[PROVIDED TEXT Boundary: Start]

# My G20



## StealthG20 (Oct 16, 2002)

Check out my website and my beautiful G20

CLICK ME!!


----------



## shane (Jul 10, 2002)

Nice lookin' car! I've always been a fan of the G20.


----------



## StealthG20 (Oct 16, 2002)

Thanks Dude, i just thought it would be different to mod one, as barely anyone does...


----------



## JayL1967 (Apr 30, 2002)

I like how the headlights and corners look


----------



## Rittmeister (Jun 29, 2002)

I like the car, but I don't think I'd call it a "stealth" car. You lost the sleeper look with the rims and especially the bumpers. But I like the car...


----------



## SuperblkStalion (Aug 26, 2002)

i swear that has to be the nicest looking G20 i have ever seen. good job on it mate.


----------



## CarloSR (Nov 29, 2002)

Dominiken eh!!!
Nice ride pana.


----------



## ImportCarTuner (Jun 9, 2002)

Phat G20 bro.


----------



## nak1 (May 17, 2002)

damn... that thing is shinier than a bass boat! hahahah.... i like i like.


----------



## StealthG20 (Oct 16, 2002)

[PROVIDED TEXT Boundary: End]
[DATA BLOCK Boundary: Start]

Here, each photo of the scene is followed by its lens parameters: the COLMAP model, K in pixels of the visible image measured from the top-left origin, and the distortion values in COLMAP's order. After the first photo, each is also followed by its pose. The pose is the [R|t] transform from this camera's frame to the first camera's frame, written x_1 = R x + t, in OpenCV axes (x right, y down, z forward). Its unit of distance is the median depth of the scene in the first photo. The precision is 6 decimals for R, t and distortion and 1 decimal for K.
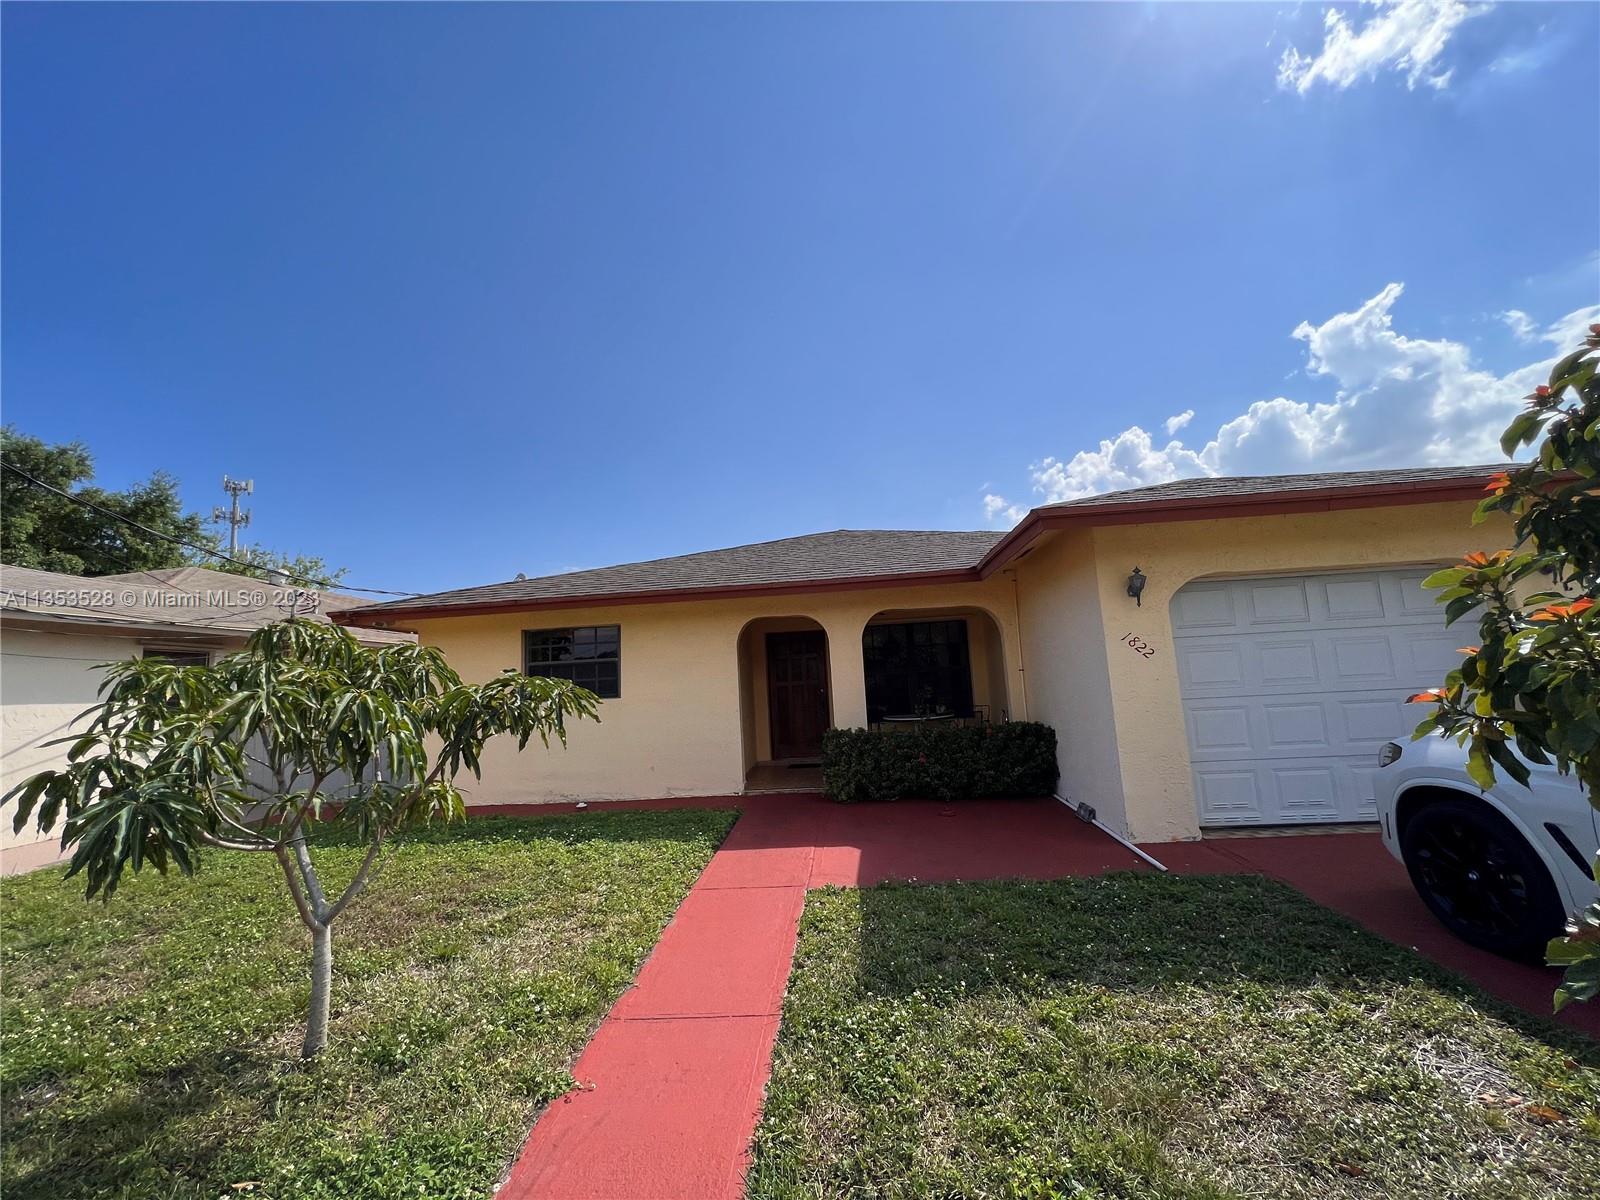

[DATA BLOCK Boundary: End]

--- REQUIRED ACTIONS ---
A) List every distinct username that posts in the G20 forum thread.
B) Extend the G20 forum thread past the point where it ends.

--- RESULTS OF THE EXERCISE ---
A) StealthG20, shane, JayL1967, Rittmeister, SuperblkStalion, CarloSR, ImportCarTuner, nak1

B)
Rittmeister said:


> *I like the car, but I don't think I'd call it a "stealth" car. You lost the sleeper look with the rims and especially the bumpers. But I like the car... *


Thanks for the input guys, it helps. In my opinion it does look like a steallth car in person because everything even the tailights are black, the corners the headlights everything, i had gunmetal rims before which made it look even better, but i could ride up to nice dinners in nice places with my girl and such because it looked too sporty, so i sold the wheels and out silver ones on. The bumpers i think add to the look, many people tell me it looks like a drug dealers car, even the last cop that pulled me over. Ill be getting TEIN's soon and the turbo setup is on its way... GTIR manifold & T28 turbo coming soon...


----------



## Niss200SXGTR (May 31, 2002)

pretty cool.. nice molding work


----------



## StealthG20 (Oct 16, 2002)

CarloSR said:


> *Dominiken eh!!!
> Nice ride pana. *


You too bro, when i head to DR ill let you know, i want to see your car in person, liking the euro plate, i got one done in Spain that says RacerX (real one too) but the car is not worthy yet to take that name. I want Americo's lights!!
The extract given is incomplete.